Installing a cavitation cleaner on a BlueRov

Hello,

I am willing to clean mossels at great depth. I was planning on mounting a cavitation cleaner on a Blue ROV.

I found some counter recoil parts that are already used offshore for Coral cleaning.
My question is… has someone already tried it on a BlueRov?

Thank you in advance for an answer it would be really helpful.

Vasco

Hi @Vasco, welcome to the forum :slight_smile:

I’ve done some testing previously with cavitation cleaning equipment, and found the biggest issues were with ensuring sufficient pumping pressure (particularly for deployments above the water, on jetties and the like), and with the rigidity and weight/drag of the high-pressure tubing (it can make it much harder for a small ROV to manoeuvre when it has relatively strong external forces).

Hi @EliotBR thank you for answering.
I am not sure that I grasped what you wrote… About the pumping… your saying that depth can be an issue for a cavitation cleaner or your meaning to clean something out of water ? pillars, riser etc…?

The tubing you’re talking about were the conventional ones or have you tried with neutral buoyancy ones? Cavit cleaner provides these kind of tubing.

And when tried, was it with the conventional blue rov or you installed the additional heavy configuration? extra ballast etc???

thank you in advance.

Vasco

Cavitation requires high speed water, which (at least in the system I was using - similar to this one I think) involves pumping it up from the water body with a feed pump, where it then goes through a pressurising pump and back down to the ROV/diver doing the actual cleaning. If the water surface is quite a bit below the pressurising pump then the feed pump may not have enough pumping power to supply water fast enough.

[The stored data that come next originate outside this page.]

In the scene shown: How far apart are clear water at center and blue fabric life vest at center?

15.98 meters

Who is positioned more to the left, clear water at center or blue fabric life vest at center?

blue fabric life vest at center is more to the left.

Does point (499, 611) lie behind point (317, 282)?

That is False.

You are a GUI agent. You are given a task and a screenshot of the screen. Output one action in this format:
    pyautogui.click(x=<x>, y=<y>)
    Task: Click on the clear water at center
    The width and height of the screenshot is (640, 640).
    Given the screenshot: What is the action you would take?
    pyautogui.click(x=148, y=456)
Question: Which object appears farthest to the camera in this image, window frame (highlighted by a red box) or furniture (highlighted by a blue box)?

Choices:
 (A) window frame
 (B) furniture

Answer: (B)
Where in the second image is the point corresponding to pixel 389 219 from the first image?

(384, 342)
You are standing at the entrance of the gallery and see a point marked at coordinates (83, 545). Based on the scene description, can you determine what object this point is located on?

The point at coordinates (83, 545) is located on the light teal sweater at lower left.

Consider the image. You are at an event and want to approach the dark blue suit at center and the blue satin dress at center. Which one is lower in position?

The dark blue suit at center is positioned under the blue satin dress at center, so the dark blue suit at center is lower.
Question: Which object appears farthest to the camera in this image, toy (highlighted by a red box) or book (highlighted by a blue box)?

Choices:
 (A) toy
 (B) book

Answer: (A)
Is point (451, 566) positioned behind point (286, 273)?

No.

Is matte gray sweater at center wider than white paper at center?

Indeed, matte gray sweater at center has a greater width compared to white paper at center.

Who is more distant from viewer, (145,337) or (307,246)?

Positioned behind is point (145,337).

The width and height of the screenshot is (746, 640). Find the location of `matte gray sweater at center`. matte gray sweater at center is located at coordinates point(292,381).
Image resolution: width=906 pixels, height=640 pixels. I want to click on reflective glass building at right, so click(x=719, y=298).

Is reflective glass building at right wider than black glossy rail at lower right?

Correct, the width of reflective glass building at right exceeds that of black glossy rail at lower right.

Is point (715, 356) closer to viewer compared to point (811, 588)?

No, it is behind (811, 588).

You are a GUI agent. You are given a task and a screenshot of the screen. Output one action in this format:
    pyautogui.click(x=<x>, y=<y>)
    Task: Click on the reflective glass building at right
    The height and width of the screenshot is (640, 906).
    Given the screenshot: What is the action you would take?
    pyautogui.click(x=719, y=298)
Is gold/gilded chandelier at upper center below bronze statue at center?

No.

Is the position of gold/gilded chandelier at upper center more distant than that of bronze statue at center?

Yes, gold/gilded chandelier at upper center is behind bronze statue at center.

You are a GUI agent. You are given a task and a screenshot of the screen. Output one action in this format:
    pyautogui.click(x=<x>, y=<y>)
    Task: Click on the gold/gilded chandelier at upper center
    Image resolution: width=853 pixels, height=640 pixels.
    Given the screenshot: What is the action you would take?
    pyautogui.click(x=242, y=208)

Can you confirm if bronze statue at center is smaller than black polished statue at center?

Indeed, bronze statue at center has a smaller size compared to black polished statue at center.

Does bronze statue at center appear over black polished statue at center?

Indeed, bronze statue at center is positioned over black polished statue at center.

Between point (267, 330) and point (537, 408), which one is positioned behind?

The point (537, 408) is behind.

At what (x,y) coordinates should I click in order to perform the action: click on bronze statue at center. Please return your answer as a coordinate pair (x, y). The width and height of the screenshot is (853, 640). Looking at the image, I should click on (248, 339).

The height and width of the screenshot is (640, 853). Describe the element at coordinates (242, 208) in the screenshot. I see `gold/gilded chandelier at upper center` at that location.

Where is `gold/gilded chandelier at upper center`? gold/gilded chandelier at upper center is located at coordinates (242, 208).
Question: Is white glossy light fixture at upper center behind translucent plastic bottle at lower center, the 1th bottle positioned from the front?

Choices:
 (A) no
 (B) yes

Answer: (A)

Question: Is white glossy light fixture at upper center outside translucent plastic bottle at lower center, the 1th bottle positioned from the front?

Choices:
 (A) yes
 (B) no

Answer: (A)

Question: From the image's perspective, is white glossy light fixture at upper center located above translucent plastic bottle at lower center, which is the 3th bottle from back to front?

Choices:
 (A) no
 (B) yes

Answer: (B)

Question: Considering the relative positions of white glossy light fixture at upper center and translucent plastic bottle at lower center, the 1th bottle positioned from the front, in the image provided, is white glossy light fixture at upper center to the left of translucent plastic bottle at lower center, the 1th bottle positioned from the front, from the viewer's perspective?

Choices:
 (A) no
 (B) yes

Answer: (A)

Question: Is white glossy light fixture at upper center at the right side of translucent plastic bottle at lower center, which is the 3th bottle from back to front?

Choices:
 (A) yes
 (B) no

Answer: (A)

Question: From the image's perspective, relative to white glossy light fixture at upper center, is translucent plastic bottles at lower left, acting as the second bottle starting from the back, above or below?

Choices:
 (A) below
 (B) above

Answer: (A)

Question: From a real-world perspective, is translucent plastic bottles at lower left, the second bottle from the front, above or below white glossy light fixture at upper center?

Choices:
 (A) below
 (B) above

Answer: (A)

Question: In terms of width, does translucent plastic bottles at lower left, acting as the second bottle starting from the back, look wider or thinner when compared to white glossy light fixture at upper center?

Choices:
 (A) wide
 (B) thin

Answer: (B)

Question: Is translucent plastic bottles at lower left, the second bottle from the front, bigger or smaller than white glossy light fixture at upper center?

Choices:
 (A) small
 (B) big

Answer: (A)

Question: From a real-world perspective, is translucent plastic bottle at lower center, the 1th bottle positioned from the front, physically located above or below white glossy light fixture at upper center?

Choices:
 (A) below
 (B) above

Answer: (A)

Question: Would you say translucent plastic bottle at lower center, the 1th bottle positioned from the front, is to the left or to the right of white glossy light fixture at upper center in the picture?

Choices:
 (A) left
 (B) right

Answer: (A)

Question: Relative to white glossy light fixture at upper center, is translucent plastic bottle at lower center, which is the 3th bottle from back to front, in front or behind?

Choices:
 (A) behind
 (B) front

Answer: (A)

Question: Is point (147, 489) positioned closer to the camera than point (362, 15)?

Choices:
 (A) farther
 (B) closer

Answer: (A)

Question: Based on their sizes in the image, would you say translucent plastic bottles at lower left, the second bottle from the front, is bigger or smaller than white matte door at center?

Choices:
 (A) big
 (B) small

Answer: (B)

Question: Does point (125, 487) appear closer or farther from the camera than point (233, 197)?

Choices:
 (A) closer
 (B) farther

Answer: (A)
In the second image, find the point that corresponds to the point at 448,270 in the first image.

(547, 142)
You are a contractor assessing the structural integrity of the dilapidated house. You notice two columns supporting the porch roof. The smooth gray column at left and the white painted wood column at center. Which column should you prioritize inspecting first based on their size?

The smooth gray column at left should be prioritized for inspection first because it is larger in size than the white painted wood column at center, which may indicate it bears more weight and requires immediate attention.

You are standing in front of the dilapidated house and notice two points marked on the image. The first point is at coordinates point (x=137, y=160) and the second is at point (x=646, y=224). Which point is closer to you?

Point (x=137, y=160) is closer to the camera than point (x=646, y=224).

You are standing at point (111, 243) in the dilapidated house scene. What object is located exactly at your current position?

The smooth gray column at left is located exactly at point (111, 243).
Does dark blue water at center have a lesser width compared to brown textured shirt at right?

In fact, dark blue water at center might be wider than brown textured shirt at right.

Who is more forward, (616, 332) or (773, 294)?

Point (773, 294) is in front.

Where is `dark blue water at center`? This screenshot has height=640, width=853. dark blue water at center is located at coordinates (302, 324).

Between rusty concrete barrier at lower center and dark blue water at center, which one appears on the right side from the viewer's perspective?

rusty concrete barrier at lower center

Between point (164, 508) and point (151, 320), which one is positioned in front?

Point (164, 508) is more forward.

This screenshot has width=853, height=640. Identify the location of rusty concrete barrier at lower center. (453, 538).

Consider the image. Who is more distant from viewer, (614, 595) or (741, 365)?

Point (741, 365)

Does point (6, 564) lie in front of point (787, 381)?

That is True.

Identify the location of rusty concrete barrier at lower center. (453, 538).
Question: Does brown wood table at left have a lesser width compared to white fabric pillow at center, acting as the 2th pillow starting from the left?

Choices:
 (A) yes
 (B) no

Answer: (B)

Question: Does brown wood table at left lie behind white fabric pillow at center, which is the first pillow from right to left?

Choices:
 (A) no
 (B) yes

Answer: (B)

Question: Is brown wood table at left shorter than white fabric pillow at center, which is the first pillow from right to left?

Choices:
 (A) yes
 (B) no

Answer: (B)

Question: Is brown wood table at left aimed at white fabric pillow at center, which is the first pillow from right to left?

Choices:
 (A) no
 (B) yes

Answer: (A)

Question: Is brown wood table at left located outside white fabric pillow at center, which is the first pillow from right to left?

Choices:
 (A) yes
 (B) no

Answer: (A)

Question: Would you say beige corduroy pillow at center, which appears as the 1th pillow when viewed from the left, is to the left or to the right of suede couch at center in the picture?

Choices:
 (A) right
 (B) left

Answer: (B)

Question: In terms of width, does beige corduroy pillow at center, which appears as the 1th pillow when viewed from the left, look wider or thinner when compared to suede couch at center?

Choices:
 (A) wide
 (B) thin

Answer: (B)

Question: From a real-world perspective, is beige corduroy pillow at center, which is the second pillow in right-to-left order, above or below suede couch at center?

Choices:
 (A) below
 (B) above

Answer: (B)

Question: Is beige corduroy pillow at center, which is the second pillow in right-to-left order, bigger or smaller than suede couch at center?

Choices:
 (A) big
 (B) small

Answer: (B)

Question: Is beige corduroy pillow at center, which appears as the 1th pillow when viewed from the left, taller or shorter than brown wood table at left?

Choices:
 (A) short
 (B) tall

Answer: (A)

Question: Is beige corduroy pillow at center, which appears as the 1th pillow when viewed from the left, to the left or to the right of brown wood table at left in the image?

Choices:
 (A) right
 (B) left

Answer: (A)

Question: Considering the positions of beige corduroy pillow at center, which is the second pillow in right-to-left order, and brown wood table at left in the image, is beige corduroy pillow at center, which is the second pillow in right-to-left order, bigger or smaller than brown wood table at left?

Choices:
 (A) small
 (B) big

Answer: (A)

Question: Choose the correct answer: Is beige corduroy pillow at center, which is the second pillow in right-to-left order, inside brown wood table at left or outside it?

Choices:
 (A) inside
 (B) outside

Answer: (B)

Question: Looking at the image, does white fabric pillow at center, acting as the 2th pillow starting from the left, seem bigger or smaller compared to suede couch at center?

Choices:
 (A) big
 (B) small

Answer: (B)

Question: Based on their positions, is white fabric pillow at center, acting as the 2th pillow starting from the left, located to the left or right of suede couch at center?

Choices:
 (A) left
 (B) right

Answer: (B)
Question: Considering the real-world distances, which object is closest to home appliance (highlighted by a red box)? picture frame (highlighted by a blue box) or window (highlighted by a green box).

Neutral buoyancy doesn’t stop the tubing from being rigid/stiff (hard to bend), or heavy (hard to move). Tubing stiffness makes it harder for your vehicle to turn, and weight makes it harder for your vehicle to accelerate/move quickly.

It was a custom ROV so I can’t discuss it much. It was closest to the BlueROV2 heavy configuration, and ballast was generally tuned to get roughly neutral buoyancy.

OK @EliotBR thank you for answering. I understand perfectly now.Thanks for the accuracy of your responses.

One last question, with a heavy configuration what is the horizontal strenght that the rov can deploy? is it possible to increase it with additional thrusters?

Best regards

Vasco

The thrust from each thruster depends on what it’s commanded to and its power supply. We provide a variety of performance charts you can refer to in the T200 technical details, which tell you how much thrust you can expect to get from a T200 given an ESC command and your supply voltage, as well as how much current is drawn to achieve that thrust.

The total horizontal thrust is composed of the thrust components from each of the horizontal thrusters, which depend on the commanded motion direction.

Yes, more thrusters generally results in more thrust, although it’s important to note the limitations of your power supply. If it can’t supply sufficient current for the thruster outputs you command then the control electronics will become underpowered and the entire ROV will restart (in which case you lose control, telemetry, and video, and can’t do anything other than wait for it to reboot and reconnect).

There are several ways to reduce the likelihood of losing power, but if you’re limiting thrust to avoid power outages then adding extra thrusters is unlikely to help things. You may want/need a higher capacity battery, or to run multiple batteries in parallel.